*TASK:* Return each line of the entries that mentions the word "полиомиелитную".

====== DATA PROVIDED ======

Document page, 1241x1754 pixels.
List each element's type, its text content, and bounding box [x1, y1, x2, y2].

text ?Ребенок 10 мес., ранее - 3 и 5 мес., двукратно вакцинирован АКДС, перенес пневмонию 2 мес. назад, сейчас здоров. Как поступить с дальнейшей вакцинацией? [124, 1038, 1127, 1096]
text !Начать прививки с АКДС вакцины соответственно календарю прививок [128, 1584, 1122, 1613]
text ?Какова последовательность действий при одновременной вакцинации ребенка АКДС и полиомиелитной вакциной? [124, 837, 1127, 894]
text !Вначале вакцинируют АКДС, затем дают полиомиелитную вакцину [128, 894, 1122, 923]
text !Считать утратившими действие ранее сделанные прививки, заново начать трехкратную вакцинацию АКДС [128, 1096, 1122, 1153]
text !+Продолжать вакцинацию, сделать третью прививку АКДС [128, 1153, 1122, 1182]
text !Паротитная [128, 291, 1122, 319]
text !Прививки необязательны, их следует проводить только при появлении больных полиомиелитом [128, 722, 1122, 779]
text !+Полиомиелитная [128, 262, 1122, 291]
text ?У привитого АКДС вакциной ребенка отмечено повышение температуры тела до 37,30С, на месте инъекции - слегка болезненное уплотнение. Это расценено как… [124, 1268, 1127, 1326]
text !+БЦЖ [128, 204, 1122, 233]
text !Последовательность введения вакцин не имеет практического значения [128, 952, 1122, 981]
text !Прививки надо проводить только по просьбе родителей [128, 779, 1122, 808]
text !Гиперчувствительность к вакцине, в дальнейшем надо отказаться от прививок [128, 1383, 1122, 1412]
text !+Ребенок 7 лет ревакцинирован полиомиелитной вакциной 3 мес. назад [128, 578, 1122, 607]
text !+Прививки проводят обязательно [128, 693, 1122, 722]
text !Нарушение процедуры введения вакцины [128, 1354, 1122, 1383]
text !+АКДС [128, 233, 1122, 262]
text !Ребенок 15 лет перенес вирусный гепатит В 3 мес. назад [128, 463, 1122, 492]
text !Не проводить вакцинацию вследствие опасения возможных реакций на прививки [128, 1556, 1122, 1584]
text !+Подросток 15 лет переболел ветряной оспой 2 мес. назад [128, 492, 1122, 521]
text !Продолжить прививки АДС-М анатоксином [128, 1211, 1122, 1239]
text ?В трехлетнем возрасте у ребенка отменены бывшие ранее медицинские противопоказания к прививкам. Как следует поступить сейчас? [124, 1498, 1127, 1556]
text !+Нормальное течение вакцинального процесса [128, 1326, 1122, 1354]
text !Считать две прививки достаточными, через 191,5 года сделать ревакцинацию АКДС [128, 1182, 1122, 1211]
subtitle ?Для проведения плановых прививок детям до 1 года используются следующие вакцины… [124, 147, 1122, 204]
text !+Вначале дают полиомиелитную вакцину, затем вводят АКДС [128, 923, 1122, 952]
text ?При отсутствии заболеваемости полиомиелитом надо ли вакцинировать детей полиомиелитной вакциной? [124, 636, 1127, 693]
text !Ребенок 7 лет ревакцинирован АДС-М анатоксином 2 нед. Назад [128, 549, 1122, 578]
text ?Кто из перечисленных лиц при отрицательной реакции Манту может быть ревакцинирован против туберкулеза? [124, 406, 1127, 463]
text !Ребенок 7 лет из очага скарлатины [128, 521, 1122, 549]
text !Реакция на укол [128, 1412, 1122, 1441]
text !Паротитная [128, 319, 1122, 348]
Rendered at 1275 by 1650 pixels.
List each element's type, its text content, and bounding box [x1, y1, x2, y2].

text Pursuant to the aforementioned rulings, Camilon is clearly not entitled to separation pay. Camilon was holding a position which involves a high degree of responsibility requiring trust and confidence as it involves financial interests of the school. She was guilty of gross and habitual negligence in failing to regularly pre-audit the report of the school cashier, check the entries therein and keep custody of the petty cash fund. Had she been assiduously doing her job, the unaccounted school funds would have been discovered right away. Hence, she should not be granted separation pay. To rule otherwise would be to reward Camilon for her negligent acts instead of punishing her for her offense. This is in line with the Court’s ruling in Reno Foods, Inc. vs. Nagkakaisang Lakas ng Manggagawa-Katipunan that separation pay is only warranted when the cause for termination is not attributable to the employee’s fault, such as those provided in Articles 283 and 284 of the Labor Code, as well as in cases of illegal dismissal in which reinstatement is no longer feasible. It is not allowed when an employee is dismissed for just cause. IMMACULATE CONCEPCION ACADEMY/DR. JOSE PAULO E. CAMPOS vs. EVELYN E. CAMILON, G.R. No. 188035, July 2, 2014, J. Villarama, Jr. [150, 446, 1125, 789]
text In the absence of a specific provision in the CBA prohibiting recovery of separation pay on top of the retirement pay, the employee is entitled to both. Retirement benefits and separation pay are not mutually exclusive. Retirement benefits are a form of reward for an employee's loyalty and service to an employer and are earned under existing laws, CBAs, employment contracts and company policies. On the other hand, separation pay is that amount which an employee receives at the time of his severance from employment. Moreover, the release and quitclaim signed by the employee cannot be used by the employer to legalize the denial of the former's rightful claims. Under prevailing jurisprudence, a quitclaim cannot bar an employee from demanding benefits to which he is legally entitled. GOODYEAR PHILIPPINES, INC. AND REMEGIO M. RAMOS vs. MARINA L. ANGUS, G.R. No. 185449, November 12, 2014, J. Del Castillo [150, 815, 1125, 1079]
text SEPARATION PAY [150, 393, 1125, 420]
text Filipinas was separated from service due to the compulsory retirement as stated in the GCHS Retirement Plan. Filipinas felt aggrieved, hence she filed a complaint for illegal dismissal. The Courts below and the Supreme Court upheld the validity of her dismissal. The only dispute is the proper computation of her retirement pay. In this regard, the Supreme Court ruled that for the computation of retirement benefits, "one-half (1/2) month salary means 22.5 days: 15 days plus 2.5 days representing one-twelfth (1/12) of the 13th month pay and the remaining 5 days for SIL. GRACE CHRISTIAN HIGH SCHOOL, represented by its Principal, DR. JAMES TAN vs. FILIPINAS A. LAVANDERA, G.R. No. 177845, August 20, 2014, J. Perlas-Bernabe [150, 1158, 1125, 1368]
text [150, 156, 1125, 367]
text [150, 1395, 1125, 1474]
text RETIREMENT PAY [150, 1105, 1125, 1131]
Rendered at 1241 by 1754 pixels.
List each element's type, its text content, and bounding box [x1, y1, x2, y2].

======

*EXERCISE ANSWER:*
text !Вначале вакцинируют АКДС, затем дают полиомиелитную вакцину [128, 894, 1122, 923]
text !+Вначале дают полиомиелитную вакцину, затем вводят АКДС [128, 923, 1122, 952]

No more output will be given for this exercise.